=== What is being asked ===
For the records shown below, return an exact copy that excludes the pictures.

=== Records for this task ===
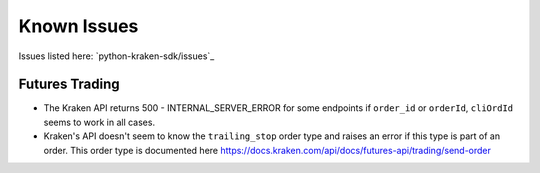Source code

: .. -*- mode: rst; coding: utf-8 -*-
..
.. Copyright (C) 2023 Benjamin Thomas Schwertfeger
.. All rights reserved.
.. https://github.com/btschwertfeger
..

Known Issues
============

Issues listed here: `python-kraken-sdk/issues`_

Futures Trading
---------------

- The Kraken API returns 500 - INTERNAL_SERVER_ERROR for some endpoints if
  ``order_id`` or ``orderId``, ``cliOrdId`` seems to work in all cases.
- Kraken's API doesn't seem to know the ``trailing_stop`` order type and raises
  an error if this type is part of an order. This order type is documented here
  https://docs.kraken.com/api/docs/futures-api/trading/send-order

  .. code-block:: python
    :linenos:
    :caption: ``trailing_stop`` order type not working in Kraken Futures

    from kraken.futures import Trade

    Trade(key="api-key", secret="secret-key").create_order(
        orderType="trailing_stop",
        size=10,
        side="buy",
        symbol="PI_XBTUSD",
        limitPrice=12000,
        triggerSignal="mark",
        trailingStopDeviationUnit="PERCENT",
        trailingStopMaxDeviation=10,
    )
    """ Output:
    {
        "status": "BAD_REQUEST",
        "result": "error",
        "errors": [{
            "code": 11,
            "message": "invalid order type"
        }],
        "serverTime":"2023-04-07T19:26:41.299Z"
    }
    """"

=== Solution to the problem ===
Source code

: .. -*- mode: rst; coding: utf-8 -*-
..
.. Copyright (C) 2023 Benjamin Thomas Schwertfeger
.. All rights reserved.
.. https://github.com/btschwertfeger
..

Known Issues
============

Issues listed here: `python-kraken-sdk/issues`_

Futures Trading
---------------

- The Kraken API returns 500 - INTERNAL_SERVER_ERROR for some endpoints if
  ``order_id`` or ``orderId``, ``cliOrdId`` seems to work in all cases.
- Kraken's API doesn't seem to know the ``trailing_stop`` order type and raises
  an error if this type is part of an order. This order type is documented here
  https://docs.kraken.com/api/docs/futures-api/trading/send-order

  .. code-block:: python
    :linenos:
    :caption: ``trailing_stop`` order type not working in Kraken Futures

    from kraken.futures import Trade

    Trade(key="api-key", secret="secret-key").create_order(
        orderType="trailing_stop",
        size=10,
        side="buy",
        symbol="PI_XBTUSD",
        limitPrice=12000,
        triggerSignal="mark",
        trailingStopDeviationUnit="PERCENT",
        trailingStopMaxDeviation=10,
    )
    """ Output:
    {
        "status": "BAD_REQUEST",
        "result": "error",
        "errors": [{
            "code": 11,
            "message": "invalid order type"
        }],
        "serverTime":"2023-04-07T19:26:41.299Z"
    }
    """"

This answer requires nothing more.